Assessment of Gender Disparity in Academic Performance Among Undergraduates of College of Medicine and Health Sciences, Ambo University, Ethiopia

Gerbaba Guta


Introduction. Gender disparity in higher educational institutions of Ethiopia has become one of the cross cutting agendas that need special concern. The objective of this study was to assess gender disparity in academic performance among undergraduate students of Ambo University, College of Medicine and Health Sciences.

Methods. This paper analyzed the university entrance examination score and Cumulative Grade Point Average (CGPA) of 133 (92 male and 41 female) undergraduate graduates of 2017 at Ambo University, College of medicine and health sciences. The census survey was conducted through an anonymous self administered questionnaire from September 20-October 10, 2017. Independent sample t-test was performed to test gender disparity among the undergraduates with regard to academic performance.

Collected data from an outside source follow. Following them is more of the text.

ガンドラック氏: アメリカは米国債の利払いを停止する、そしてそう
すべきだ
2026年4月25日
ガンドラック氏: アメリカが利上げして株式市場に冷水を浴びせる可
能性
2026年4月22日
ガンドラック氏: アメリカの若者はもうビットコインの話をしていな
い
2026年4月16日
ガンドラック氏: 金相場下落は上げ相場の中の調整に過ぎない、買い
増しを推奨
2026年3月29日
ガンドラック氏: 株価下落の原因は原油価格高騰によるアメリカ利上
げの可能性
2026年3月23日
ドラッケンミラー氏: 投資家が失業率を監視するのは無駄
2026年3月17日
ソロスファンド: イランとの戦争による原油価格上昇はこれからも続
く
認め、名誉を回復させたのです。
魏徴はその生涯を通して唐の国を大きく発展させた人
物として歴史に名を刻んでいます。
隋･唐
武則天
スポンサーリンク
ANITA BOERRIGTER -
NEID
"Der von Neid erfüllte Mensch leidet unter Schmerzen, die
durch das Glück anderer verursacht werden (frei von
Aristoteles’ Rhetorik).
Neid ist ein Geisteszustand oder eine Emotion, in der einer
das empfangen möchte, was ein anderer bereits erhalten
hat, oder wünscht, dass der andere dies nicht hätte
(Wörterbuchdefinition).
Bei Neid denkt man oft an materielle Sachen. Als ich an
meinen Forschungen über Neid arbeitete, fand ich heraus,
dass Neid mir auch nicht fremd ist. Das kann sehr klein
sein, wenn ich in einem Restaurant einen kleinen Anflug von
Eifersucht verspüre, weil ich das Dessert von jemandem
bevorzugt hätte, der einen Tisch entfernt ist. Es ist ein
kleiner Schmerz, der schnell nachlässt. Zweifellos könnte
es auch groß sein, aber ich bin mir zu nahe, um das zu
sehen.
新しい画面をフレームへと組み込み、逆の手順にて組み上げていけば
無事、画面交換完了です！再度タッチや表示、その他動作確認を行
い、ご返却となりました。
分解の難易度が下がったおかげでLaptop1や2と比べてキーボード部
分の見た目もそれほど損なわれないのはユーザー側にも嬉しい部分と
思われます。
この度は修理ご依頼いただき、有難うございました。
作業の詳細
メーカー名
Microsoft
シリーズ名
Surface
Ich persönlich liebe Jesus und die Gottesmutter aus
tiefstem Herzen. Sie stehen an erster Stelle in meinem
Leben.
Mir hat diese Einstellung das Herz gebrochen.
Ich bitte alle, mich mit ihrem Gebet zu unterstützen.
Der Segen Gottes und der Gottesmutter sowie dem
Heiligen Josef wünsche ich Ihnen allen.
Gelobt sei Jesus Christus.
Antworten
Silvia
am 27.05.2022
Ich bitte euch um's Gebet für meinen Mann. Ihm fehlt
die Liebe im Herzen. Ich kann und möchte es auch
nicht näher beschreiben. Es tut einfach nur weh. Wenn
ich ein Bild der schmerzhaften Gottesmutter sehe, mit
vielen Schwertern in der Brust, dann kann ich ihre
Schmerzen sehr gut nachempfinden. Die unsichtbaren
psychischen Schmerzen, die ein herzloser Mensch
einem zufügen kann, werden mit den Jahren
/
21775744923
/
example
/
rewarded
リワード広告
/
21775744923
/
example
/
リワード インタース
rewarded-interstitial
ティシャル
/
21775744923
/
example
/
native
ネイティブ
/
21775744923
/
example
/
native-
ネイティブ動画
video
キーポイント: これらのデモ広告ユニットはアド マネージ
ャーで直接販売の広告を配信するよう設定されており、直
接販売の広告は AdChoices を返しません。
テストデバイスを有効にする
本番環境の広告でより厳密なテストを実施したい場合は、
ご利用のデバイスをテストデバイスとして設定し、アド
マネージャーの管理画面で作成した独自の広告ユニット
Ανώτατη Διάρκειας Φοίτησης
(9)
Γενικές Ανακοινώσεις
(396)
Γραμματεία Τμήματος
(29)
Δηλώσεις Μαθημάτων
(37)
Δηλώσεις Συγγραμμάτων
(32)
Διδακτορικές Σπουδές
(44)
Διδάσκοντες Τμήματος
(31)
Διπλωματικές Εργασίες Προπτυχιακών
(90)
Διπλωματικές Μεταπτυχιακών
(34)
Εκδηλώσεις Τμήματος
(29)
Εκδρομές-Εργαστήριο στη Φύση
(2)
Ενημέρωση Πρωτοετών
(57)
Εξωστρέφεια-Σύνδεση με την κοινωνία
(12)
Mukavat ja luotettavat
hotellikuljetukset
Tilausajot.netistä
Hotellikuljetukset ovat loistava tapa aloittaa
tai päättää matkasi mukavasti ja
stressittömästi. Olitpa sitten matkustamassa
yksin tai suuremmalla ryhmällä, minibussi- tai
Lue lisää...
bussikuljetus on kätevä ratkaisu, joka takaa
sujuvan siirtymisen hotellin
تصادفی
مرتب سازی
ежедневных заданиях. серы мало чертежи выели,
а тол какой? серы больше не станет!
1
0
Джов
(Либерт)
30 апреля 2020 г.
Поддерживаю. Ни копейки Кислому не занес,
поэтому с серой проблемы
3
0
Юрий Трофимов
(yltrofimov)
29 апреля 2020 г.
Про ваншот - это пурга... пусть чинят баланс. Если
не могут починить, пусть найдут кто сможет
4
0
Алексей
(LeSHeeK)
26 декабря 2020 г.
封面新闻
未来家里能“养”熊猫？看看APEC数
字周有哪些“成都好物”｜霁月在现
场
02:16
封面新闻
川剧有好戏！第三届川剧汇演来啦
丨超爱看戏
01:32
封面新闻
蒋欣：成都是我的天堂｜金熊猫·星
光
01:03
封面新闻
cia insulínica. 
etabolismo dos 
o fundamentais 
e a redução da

Results. The study findings revealed that, there were gender disparities among undergraduates of Ambo University, College of Medicine and Health Sciences. Female students joined the University with lower university entrance examination score (Mean=428.5, SD=27.1) compared to males (Mean=442.6, SD=25.2). Thus, their grade 12 exam achievement mean difference was found to be statistically significant (Mean difference=14.1; 95% CI= 4.52-23.67; t=2.913, df=131, p-value=0.004). Similarly, female undergraduates achieved lower CGPA (Mean=2.93, SD=0.39) than male undergraduates (Mean=3.29, SD =0.41). There was also a significant mean difference between male and female students in CGPA achievement at university (Mean difference=0.36; 95% CI= 0.21-0.51; t=4.780,df=131, p-value<0.001).  Moreover, the proportion of females graduated from the college in 2017 was only 26.5%.

Conclusion. According to the students’ high school performance, female students achieved university entrance examination score significantly lower than males. Similarly, female students’ academic performance at university was also low compared to male students. Regarding gender composition graduates, the result indicates that female undergraduates were underrepresented in the college accounting only 26.5%.  The implication of this study suggests that the affirmative action intervention including tutorial classes, study skills, time management trainings and counseling provided to female students in the university was not effective since it couldn’t eliminate gender gap in academic performance.

Keywords: Academic performance; Gender disparity assessment; independent t-test.